UM JARRO DE ESTIMAÇÃO
Krretta
Sei lá quantos anos de vida tinha aquele jarro.
A única certeza que tive depois, é que
ele era de grande estimação.
Habitava uma fonte, na beira do
Abranjo, e servia para retirar a água, mas, com toda a certeza, em tempos
primórdios, haveria de ter tido destaque e uma mesa de centro de um solar, com
rosas, lírios dálias ou, ter vivido em cima de uma penteadeira, rodeado de
perfumes importados, ruges e batons.
Seria ele componente daquele conjunto
que existia antigamente, nos quartos das estâncias e fazendas, embaixo de um
tripé, que em sua extremidade fazia descansar uma decorada vasilha branca, com
adornos florais...?
Era usada para lavar as mãos e o rosto,
pelos sinhozinhos e patrões.
Sinceramente, me ponho a pensar por
onde aquele jarro poderia ter andado, e qual a história dele que o fez morar a
beira de uma fonte, nas sombras dos “çoitas”, angicos e corticeiras. . .
Que silêncio profundo vivia agora o
adorno, que foi alvo dos olhos abastados e orgulhosos, das madonas, pela
ostentação da peça?
As companhias da água, sapos e folhas
secas das guajuviras lhes eram o consolo de um passado de glória, talvez.
Quantas noites de frio, ao relento, nos
invernos rigorosos foi testemunha, para ser aquele quem conduziu a água que
saciava a sede dos incautos, nos tórridos verões ribeirinhos.
De formas arredondadas, trazia na sua estampa,
cicatrizes de um trato nem um pouco condizente com a sua “realeza” de outrora.
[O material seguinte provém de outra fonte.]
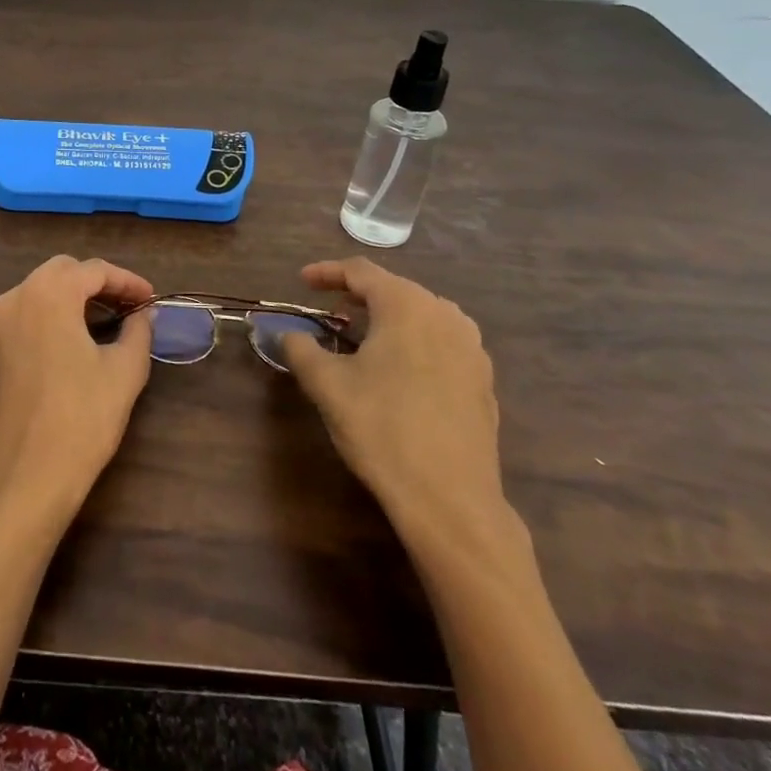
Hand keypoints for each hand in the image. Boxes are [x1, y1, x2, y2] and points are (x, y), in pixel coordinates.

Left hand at [0, 255, 155, 528]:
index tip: (152, 299)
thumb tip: (144, 314)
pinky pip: (31, 310)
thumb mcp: (125, 370)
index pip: (94, 271)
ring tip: (112, 319)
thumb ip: (138, 331)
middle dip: (100, 283)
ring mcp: (2, 321)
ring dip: (77, 295)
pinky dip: (57, 311)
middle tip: (132, 306)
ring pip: (44, 288)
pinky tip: (82, 334)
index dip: (128, 281)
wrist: (32, 471)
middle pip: (65, 271)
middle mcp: (19, 296)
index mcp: (49, 293)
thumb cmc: (84, 416)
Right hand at [278, 258, 511, 559]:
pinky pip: (440, 342)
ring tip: (361, 337)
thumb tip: (287, 334)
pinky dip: (412, 342)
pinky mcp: (483, 380)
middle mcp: (445, 315)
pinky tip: (397, 370)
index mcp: (407, 306)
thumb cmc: (382, 429)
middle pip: (394, 289)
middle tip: (328, 311)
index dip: (327, 272)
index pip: (361, 272)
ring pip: (421, 315)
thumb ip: (300, 349)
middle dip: (357, 296)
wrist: (450, 499)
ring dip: (387, 318)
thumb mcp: (327, 385)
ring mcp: (471, 348)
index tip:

Eram amassados, afundamentos em seu
corpo que, por sua simplicidade de hoje, não atraía maiores cuidados.
A velha sina de quem já serviu, e hoje,
não serve mais.
Não, mas o jarro ainda desempenhava o
seu fundamento de ser jarro, ainda abrigava em seu âmago, a água, sua eterna
companheira, sem nem nunca contestar, muito pelo contrário, amar a sua parceira.
Afinal de contas, nasceu para viver com
ela, não longe de quem lhe dava função e vida.
A água.
Vida longa ao jarro!!
...ou a água...?
Ambos.
E, em toda esta história, havia quem
lhe dedicasse somente o bem, muito bem, e quem lhe dava o devido valor, ao
contrário dos visitantes, que sempre estiveram alheios aos olhos da história,
da vida, da estima e consideração por aquele jarro.
Sei lá, mas falta nas pessoas a
sensibilidade de que, por mais que o jarro pudesse transparecer um objeto
abandonado, não, ele não era, queiram saber.
E tudo isso poderia ser a causa de uma
desarmonia familiar, e tudo isso foi quase o fim do início de uma outra
história de amor.
Não! Não da água pelo jarro, isso não,
pois aí estamos falando de um amor eterno.
Estou falando do pretendente a genro do
dono daquela propriedade, naquela época, e totalmente desconhecedor do fervoroso
sentimento afetivo do seu futuro cunhado pelo jarro.
Pois não é que o cara resolveu fazer
tiro-ao-alvo no jarro???
Senhor!
Misericórdia! Socorro! Pelo amor de Deus! Não!!
Foi a primeira vez que o pretenso genro
e cunhado foi naquela casa, e teve a “gerica” ideia de fazer mira no precioso
jarro, sendo que ganhou, não um prêmio pelo sua pontaria ruim (ainda bem!), mas
sim, um dedo em riste pelo abuso e insensibilidade com aquela peça preciosa, de
uma história de glórias e panegirícios .
Salve-se o jarro de estimação!
Hoje, dele não sei mais, contudo, é bem
provável que seguiu a sua sina de servir a sua amada água aos mortais, até,
quem sabe um dia, ter encontrado a enchente que jogou-o ao rio, e por uma longa
viagem, foi habitar a imensidão do infinito, junto de seu imutável amor, na
companhia eterna das estrelas-do-mar.